Using the EU ETS system

Aluminium rolling and recycling company Novelis has seen several of its plants within the European Union come within the scope of the EU ETS regulation this year. Below, Andy Doran, Senior Manager of Sustainability and Recycling Development at Novelis, tells Resource his thoughts on the EU ETS system.

Q: How well do you believe the ETS system works in reducing emissions?

A: Carbon trading will definitely work so long as the basic framework conditions are right. The theory behind cap and trade systems, like the EU ETS, is sound, but the European scheme has been outflanked by circumstances where an oversupply of permits and the economic downturn have led to a collapse in demand for, and therefore the price of, carbon permits. It’s clear that the scheme was designed to operate effectively with higher permit prices and current ETS prices alone are not strong drivers for energy-efficiency improvements.

Q: What is new for ETS Phase III?

A: An important change in Phase III of the scheme is the inclusion of electricity generating companies within the scope. This effectively brings in all the indirect emissions caused by power generation, passing the ETS price of carbon directly to power consumers. Despite the low cost of ETS permits, the price of carbon included by power generators is significantly increasing energy prices. So overall, either through ETS or through general energy pricing, the incentive to minimise energy consumption remains strong.

Q: What changes would Novelis wish the EU to bring in (if any) to reform the ETS mechanism?

A: It is right that bodies like the EU set market-based carbon policies that allow industry flexibility to meet reduction targets, but it is less clear whether public bodies like the EU are also able to react quickly enough to adapt that system when market conditions deviate radically from what was planned. Something more responsive is needed.

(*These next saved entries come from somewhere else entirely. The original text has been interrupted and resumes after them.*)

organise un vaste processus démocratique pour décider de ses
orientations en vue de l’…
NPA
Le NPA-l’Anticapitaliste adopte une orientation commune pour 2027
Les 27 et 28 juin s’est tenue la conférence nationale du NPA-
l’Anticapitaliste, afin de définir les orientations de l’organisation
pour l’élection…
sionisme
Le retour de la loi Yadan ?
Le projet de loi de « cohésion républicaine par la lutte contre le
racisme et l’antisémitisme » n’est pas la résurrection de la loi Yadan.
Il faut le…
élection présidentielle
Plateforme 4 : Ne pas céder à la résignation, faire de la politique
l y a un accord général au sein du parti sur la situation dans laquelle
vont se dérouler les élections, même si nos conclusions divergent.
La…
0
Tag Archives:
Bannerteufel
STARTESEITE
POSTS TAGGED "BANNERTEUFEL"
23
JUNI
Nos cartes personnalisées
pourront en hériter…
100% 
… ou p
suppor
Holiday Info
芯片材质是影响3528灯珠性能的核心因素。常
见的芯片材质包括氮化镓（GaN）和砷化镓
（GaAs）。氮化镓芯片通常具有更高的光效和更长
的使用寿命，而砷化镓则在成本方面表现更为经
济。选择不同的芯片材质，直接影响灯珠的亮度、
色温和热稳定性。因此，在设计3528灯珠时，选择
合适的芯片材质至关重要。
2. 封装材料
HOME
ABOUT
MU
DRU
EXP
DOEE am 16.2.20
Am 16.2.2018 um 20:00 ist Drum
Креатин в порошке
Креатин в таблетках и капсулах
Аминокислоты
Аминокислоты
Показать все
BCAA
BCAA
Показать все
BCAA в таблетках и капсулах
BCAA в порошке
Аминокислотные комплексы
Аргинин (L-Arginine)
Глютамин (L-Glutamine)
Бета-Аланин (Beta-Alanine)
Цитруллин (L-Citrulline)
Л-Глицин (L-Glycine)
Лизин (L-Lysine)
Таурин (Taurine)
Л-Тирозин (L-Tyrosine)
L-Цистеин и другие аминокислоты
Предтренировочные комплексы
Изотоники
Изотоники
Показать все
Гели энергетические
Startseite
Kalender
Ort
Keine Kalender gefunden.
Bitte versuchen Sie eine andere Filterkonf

Overall, we would like to see carbon policies that encourage investment in decarbonisation and reward products that deliver low-carbon consumption throughout their lifecycle. In particular, the current scheme does not fully recognise or reward the benefits that accrue from aluminium recycling, itself an energy process, but one that delivers significant benefits compared to primary aluminium production. Therefore we would like to see full compensation for the indirect effect of any emissions trading schemes on electricity prices for recycling-based businesses like ours in all member states. Also, as a growing business, we want to see carbon measurement on a per tonne or per unit aluminium rather than an absolute basis, as caps on emissions could restrict our growth opportunities.

Novelis aims to halve its GHG emissions by 2020 (against a 2007-09 average baseline).